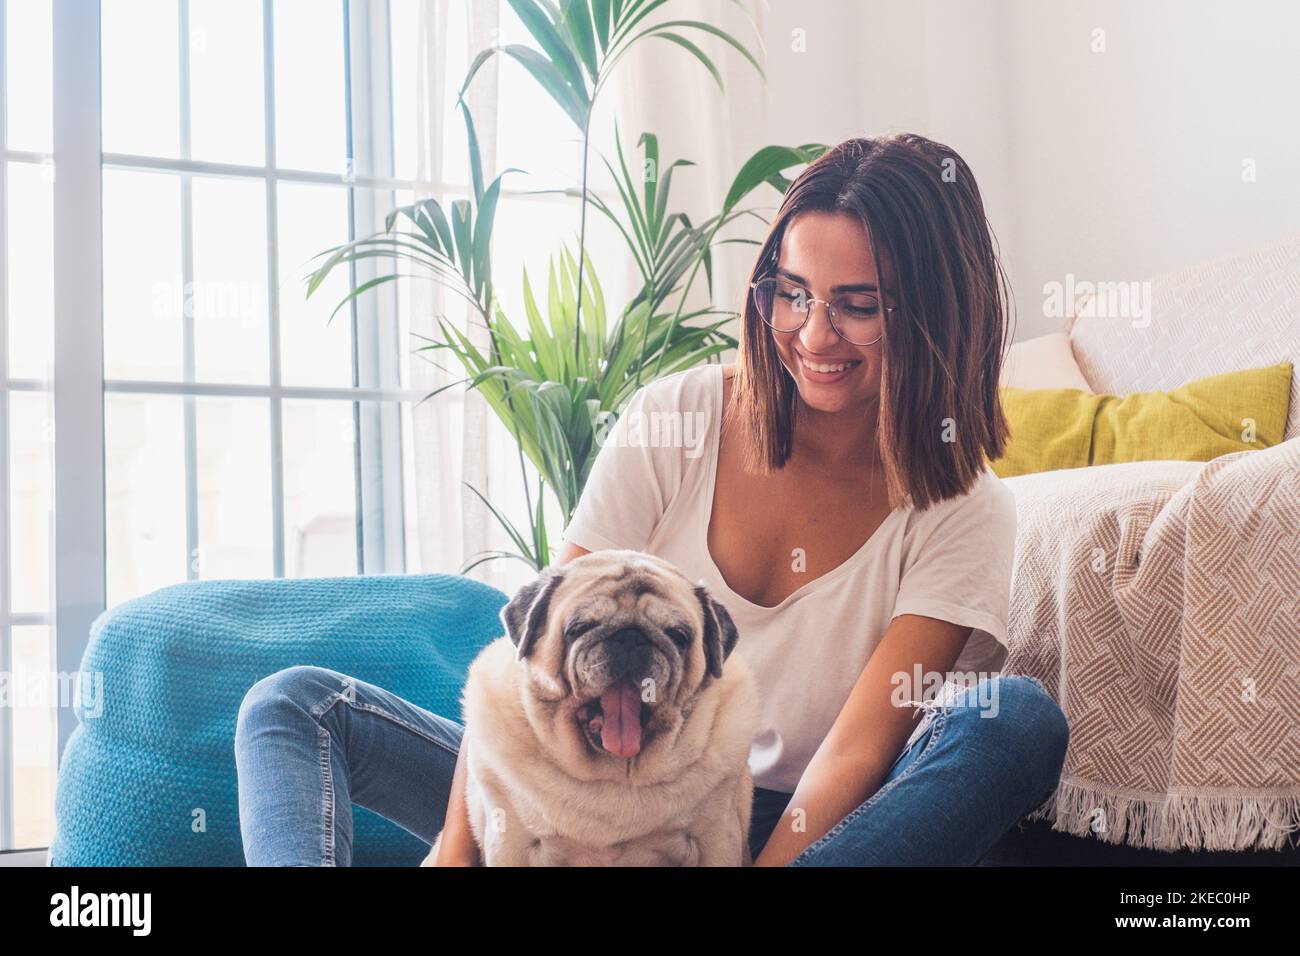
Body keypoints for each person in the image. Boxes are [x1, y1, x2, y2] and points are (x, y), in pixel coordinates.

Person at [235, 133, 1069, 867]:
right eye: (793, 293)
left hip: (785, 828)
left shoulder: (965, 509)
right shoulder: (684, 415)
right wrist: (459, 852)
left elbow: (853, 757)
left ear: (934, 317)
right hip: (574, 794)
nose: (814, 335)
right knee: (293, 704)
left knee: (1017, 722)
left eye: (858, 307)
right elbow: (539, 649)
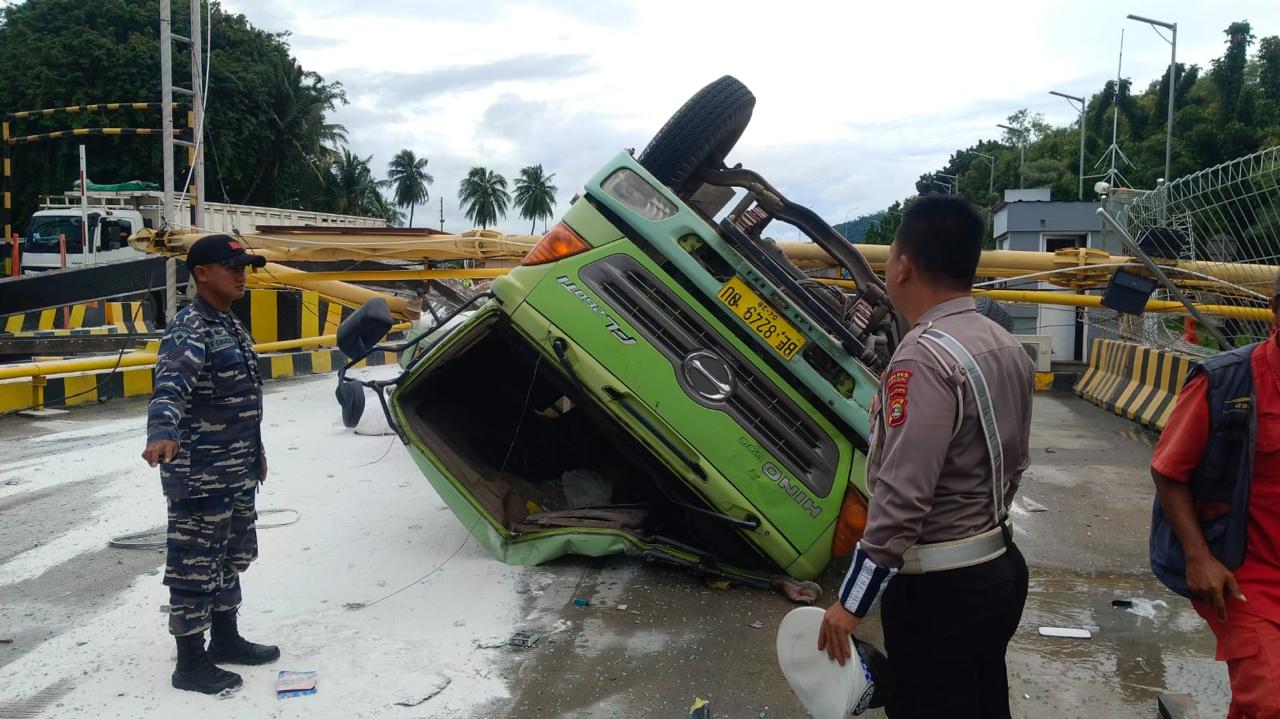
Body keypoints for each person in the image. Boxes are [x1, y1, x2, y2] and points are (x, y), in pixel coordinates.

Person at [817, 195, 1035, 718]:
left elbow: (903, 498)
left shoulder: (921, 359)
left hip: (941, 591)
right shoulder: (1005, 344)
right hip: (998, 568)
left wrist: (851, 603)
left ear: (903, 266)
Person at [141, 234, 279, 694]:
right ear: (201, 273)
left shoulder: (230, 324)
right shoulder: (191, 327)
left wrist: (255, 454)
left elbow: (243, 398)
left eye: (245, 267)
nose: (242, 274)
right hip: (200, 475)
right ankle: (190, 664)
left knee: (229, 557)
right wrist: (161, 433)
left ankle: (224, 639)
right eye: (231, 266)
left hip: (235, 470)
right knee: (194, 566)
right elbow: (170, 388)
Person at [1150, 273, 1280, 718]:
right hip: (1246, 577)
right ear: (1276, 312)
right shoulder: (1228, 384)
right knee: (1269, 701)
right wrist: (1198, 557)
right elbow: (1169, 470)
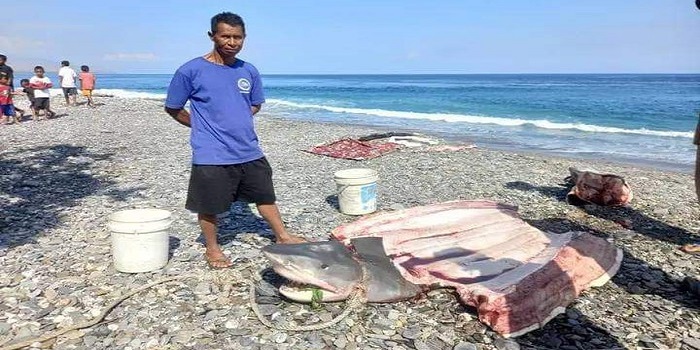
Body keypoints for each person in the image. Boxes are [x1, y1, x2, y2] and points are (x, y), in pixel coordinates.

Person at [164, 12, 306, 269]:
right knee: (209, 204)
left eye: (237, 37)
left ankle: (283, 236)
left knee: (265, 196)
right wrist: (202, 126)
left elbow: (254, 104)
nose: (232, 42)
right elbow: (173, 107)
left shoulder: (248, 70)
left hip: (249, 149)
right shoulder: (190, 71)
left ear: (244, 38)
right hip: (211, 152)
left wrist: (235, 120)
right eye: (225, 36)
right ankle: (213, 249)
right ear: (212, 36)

## Problem statement
Retyping should start at the first line of the data above and stop after the line with "right elbow: (539, 649)", and no picture should be included.

## Answer to this problem
Body keypoints for each person in the image. Boxes are [x1, y1, x2, y2] and points are (x, y), in pixel coordinates.

Person at [235, 133, 1069, 867]:
right eye: (793, 293)
left hip: (785, 828)
left shoulder: (965, 509)
right shoulder: (684, 415)
right wrist: (459, 852)
left elbow: (853, 757)
left ear: (934, 317)
right hip: (574, 794)
nose: (814, 335)
right knee: (293, 704)
left knee: (1017, 722)
left eye: (858, 307)
right elbow: (539, 649)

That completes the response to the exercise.